Yes, I know you may be thinking, “lady this is the 21st Century and nobody has time for that!” Or you may be thinking, “what the heck is courting??” The reason I decided to write on this topic is because it made the top 10 complaints that I hear from my close girlfriends.
Courting means: To be involved with romantically, typically with the intention of marrying.
The reason why I date someone is to find out if we have the potential to be with each other and ultimately spend the rest of our lives together. Other than that I might as well call it hooking up.
When you are dating with purpose, you approach finding love from a higher consciousness. Often times a man forgets that the lady he is in a relationship with needs to feel love and wanted. Expressions of that to a women involves courting her and finding out things like: what are her goals and dreams in life, and what makes her happy or sad, what are her hobbies and passions etc.
It’s very easy to become complacent when dating, because let’s face it life can be busy and overwhelming at times. However, it is very important for a man to take time out to spend quality time with his significant other and make her feel special. Afterall, the (2) parties are still going through a probationary period. Think about it, when you go through a probationary period at a new job you don’t devote weak efforts and skills. You go the extra mile to try and stand out and show your boss or superiors that your valuable and an asset to the company. The same thing applies to dating.
Dating requires dedication and commitment and it’s hard work. It’s not a one time process of doing something nice for the other person, but it’s mostly made up of the little things. Such as: spending one and one quality time with that person outside of mutual friends/family and most definitely outside of the bedroom. Afterall, if she only wanted just sex or someone to hang out with from time to time she could have remained single.
I personally believe that the man should take the lead and set the pace and direction of the relationship. He should decide when the relationship is taken to another level (the woman should not be the one throwing hints that she wants to go to another level). l could never date someone that I could just walk all over. I would loose respect for that person. Most women, including myself, like when their significant other’s plan dates in advance and set aside personal time to be together. Even if it’s just a walk in the park, going for ice cream, catching a movie or going out to a cozy restaurant to enjoy dinner and each other’s company. The last thing a woman wants is to only have good memories of her man that took place inside the “bedroom“. Women aren’t that complicated, often times we express ourselves, but it falls on deaf ears.

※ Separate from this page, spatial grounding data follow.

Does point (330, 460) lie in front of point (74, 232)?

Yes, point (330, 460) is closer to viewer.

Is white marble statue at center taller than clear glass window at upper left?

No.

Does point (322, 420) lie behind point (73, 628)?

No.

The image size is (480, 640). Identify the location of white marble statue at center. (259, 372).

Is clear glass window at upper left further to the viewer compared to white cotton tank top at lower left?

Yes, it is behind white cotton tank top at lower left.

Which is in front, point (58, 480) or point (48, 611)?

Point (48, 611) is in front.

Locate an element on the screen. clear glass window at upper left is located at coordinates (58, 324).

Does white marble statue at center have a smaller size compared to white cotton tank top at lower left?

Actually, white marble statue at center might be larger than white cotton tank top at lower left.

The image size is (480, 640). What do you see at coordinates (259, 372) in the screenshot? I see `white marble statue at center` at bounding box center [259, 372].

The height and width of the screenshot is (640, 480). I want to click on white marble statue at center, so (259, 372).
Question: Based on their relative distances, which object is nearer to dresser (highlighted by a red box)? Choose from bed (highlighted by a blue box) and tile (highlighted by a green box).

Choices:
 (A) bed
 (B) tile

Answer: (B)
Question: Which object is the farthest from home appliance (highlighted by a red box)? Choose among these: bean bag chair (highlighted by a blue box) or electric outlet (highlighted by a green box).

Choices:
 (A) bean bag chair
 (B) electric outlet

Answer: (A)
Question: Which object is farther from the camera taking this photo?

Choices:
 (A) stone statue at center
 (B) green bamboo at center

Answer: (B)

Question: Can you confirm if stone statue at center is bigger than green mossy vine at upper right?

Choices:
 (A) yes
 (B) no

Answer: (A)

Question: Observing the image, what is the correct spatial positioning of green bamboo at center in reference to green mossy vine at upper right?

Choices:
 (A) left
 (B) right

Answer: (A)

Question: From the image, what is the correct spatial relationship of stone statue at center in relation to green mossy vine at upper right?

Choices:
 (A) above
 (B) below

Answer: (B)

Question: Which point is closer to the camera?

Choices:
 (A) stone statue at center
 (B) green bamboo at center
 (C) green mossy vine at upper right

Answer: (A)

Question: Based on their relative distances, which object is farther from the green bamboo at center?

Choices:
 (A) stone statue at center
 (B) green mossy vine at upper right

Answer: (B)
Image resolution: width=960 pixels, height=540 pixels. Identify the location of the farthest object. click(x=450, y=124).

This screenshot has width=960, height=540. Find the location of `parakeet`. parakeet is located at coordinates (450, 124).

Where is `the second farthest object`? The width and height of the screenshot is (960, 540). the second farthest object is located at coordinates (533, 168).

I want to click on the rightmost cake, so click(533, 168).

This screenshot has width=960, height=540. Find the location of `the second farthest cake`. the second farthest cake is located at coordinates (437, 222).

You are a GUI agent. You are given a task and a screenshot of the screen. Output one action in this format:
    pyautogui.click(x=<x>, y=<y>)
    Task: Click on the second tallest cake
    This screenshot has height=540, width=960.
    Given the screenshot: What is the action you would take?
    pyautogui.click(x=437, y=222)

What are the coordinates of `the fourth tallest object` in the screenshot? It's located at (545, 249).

When a woman doesn’t feel loved, she shuts down emotionally. This can be deceiving because physical she is still checked in, which gaves a false pretence that nothing is wrong. For me, it’s not about the big things a person does in a relationship. I value the effort put into spending time with me and asking me, “what would you like to do?” A lot of women go unheard and start feeling alone in their relationship’s, because their significant other never made them a priority (they were always just a backup plan) or never even took the time to ask her what she would like to do. But it doesn’t stop there, I have too many girlfriends that complain to me that even after expressing what they would like to do, their men just make empty promises to them. Or they end up being the one’s always making the effort to see their significant others (out of sight out of mind syndrome). Let’s face it talking on the phone once a day is not a relationship (or at the very least, not a healthy one). So much could have transpired in her day.
Also, another complaint I hear all the time is that other men compliment them more or check on their overall well being more. Another thing fellas, a woman knows when a man is making a genuine effort to be with her, versus just doing the bare minimum. Great long lasting relationships don’t just happen on their own. My advice to my girlfriends significant other’s is to think back on the things you did for her in the beginning of your relationship. Often times those things became deficient as the relationship progressed and she started feeling alone even though she is still with you.
Fellas, start by asking yourself these questions:
“If I was her dating me, would I be happy????”
“Do I make a sincere effort to spend quality one and one time with her outside the bedroom???
Do I make her feel secure by having talks about the future with her in my life???
Do I ask her, “what would you like to do???”
Does she know how much I love and appreciate her???